The US has Gone Missing at the Recent G20 Summit


Despite a string of various assessments voiced by various politicians and experts at the recent G20 summit in Hamburg, with all of its shortcomings and drawbacks, what we’re witnessing is impressive unity between world leaders. More than two thirds of the world’s population live in the countries represented by the countries participating in the G20, accounting for up to 85% of the world’s GDP and 75% of the world’s trade. The G20 has enough legitimacy to play the role of mediator, making decisions regarding the future trajectory of geopolitics.
The multipolar nature of the G20 allows its members to introduce at least some order amid the complex developments that are taking place across the globe, with the world facing major economic and political challenges on a monthly basis. If there is at least some chance that globalization will be beneficial for the majority on the planet, this goal can only be achieved through subsequent G20 meetings.
Therefore, it is hardly surprising that special attention was paid to the results of the recent G20 summit, along with developments and declarations voiced at the summit by representatives of world’s leading powers, especially the United States. This is why the isolationist approach exhibited by US President Donald Trump at this meeting attracted everyone’s attention, leading some observers into noting that the G20 summit appeared instead to be a G19 meeting.
Strangely enough, the contemptuous disregard shown to the G20 and the multipolar community shown by President Trump was shared by Western warmongers, while they remain confused at what ideals, goals and principles they are allegedly defending.
The US role at the G20 summit, a forum of the world’s most powerful economies which Washington once dominated, is somewhat consistent with what Trump sees as his mandate for a nationalistic, “America first” foreign policy.
As it’s been noted by CNN, international players are now forced to deal with a capricious American president keen to redefine the West in his own nationalist image, who goes against multilateral international politics.
The blind determination with which Trump tried to escape any climate change obligations along with repeated attempts to reserve the US right to introduce protectionist measures have almost jeopardized the signing of the final communiqué. Unfortunately, the US president has once again shown that he couldn’t care less about the global agenda, while making contradicting statements about what the US seeks to achieve.
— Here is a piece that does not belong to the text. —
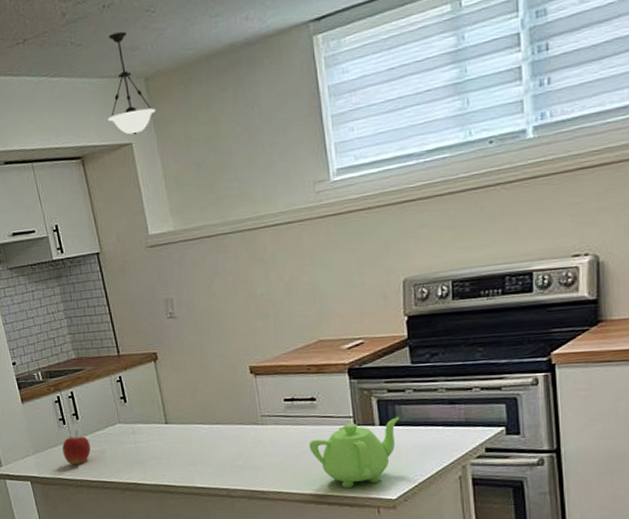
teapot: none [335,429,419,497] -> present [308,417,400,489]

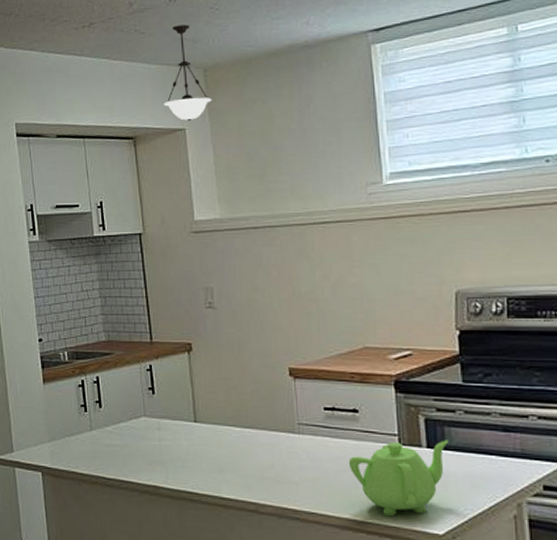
apple: present [62,430,91,466] -> none [81,419,111,460]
In fact, this modern American isolationism professed by Trump became obvious in Poland before the G20 summit, where the president who has tried to impose a ban on travel for residents from six predominantly Muslim nations to the US, and halted refugee admittance, voiced his critique of European leaders who have permitted Muslim immigration, he believes, has threatened so-called “Western values”.
At the end of the meeting in Hamburg, Trump declined to give a traditional end-of-summit press conference, leaving it to leaders like German Chancellor Angela Merkel, Russian President Vladimir Putin and French President Emmanuel Macron to give their take on developments with no push-back from the US side.
The broad language appeared of the final communique seems to be an attempt to show that Washington is somehow still a committed member of the G20, even though leaders recognize there are broad differences of approach.
It’s been noted that Washington’s step back has left other nations, especially Germany under veteran Chancellor Angela Merkel, to take up the banner of traditional Western leadership — a stunning scenario given Washington’s decades-long role as a leading global player.
In spite of the isolationist approach that Trump has shown upon the world stage, the remaining 19 players seem to be determined to find a way to approach today’s most pressing problems, while establishing new forms of world’s governance. No matter how hard the US president would dream about creating his own little G1, the world will carry on addressing the critical challenges it faces without the US.
It is also clear that there are sharp differences emerging on what exactly the West, the block of liberal and democratic nations that have dominated global politics since World War II, should stand for. However, the world must prepare  for future challenges instead of waiting for waning US leadership, since it may be easier to address certain issues without Washington now, a Washington more interested in advancing its own interests than dealing with critical global issues at hand.
Grete Mautner is an independent researcher and journalist from Germany, exclusively for the online magazine “New Eastern Outlook.”